* **Document passage**:

# My Landmark Restoration Project



## hankster1

My Landmark (MTD) Restoration is now complete. I had my machinist make a new impeller shaft, and cut a new keyway into the auger shaft. Installed new Impeller Bearing, belts, rebuilt and repack auger gearbox. Still had the original aluminum gear in good condition. Repaint and clean and lube every thing. Drilled holes into the axle and installed grease nipples in both sides as well as new axle bushings. Looking forward to using it next winter.
Hank


----------



## 43128

it looks great. definitley not anything like the cxheap, flimsy crap that mtd makes today. are you planning to install an impeller kit?


----------



## hankster1

It has a 14" Impeller, I could already throw the snow onto the roof of my house if I wanted to so I don"t think its necessary on this machine. I actually welded up some cracks in the lower corners of the auger housing. Thick heavy gauge steel. The impeller shaft is 7/8 shafting and the auger shaft is 1" I really liked this machine last winter so decided to fix it up nice.
Hank


----------



## Fred9

Great work and result!


----------



## Kiss4aFrog

My Craftsman has a 14" impeller and I know how much snow that sucker can eat and toss. Makes for one heck of a rooster tail. They are well worth fixing up as you have a tank when you're done.
You did an excellent job on that machine. The impeller kit is a nice modification if you get much wet heavy snow. Mine would sometimes clog but with the mod it doesn't. It made a difference on mine.


----------



## liftoff1967

Nice job.

* **Exercise data**:
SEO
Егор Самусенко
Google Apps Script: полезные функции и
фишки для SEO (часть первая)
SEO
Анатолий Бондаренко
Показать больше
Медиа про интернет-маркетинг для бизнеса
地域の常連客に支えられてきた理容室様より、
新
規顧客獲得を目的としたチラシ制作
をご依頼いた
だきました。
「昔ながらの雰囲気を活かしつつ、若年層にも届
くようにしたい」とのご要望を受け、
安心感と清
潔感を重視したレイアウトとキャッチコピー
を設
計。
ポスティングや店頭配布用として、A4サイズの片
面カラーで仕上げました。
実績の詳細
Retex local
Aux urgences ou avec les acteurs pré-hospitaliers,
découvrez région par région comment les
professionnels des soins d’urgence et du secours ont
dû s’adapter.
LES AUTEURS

...

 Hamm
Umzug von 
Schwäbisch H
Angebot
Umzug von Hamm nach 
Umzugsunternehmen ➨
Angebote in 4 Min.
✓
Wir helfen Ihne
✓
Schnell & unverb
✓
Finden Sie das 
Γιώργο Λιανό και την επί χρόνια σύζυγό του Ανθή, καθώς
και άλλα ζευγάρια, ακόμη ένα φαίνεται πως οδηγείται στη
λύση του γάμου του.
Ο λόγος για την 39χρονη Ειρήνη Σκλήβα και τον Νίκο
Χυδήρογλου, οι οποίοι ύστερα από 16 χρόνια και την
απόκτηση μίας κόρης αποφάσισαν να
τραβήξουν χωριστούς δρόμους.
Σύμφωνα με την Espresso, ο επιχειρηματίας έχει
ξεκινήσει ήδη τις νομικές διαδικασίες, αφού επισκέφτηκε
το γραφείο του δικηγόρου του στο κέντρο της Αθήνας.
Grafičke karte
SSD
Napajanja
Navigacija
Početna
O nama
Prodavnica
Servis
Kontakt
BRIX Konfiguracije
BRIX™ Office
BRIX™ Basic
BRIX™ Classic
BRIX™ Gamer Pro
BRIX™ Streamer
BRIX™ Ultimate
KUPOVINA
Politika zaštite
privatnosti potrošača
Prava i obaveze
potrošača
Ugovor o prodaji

* **Task instructions**: Please carry on the forum thread about the Landmark restoration project, starting after its last post.

* **Answer to this exercise**:
----------



## pweerc

Hello Hankster,
Im in the process of redoing my 87 10hp 33in MTD Yardman. I hope it turns out as good as yours but I am just going to do a rattle can paint job this yr. What paint did you use and what is the orange color? Tony


----------



## 43128

looks like chevy orange


----------



## Grunt

GREAT job on the restoration, looks better than new.


----------



## dbert

Very nice.


----------



## motorhead64

Nice job, hankster. Should be signed, like a painting....and like a painting, it will outlive us all. MH


----------



## micah68kj

Very nice job Hank. It will probably outlast all the new machines.


----------



## hankster1

Thanks for appreciating the result. It looks like a chevy orange in the pics, Its actually a bright Fire Red. I used armour coat rust paint and applied it with a small paint roller. some of the hardware and most of the nuts and washers are stainless steel. I also "re shoed" the skids by welding 1/8 bar stock on the bottom. I was inspired by some of the nice machines that I have seen reworked on here.
Thanks,
Hank


----------



## greatwhitebuffalo

very nice resto. the new custom made impeller shaft is the best way to fly, if the original was bent. then you can make it from ultra strong material and it will never bend again.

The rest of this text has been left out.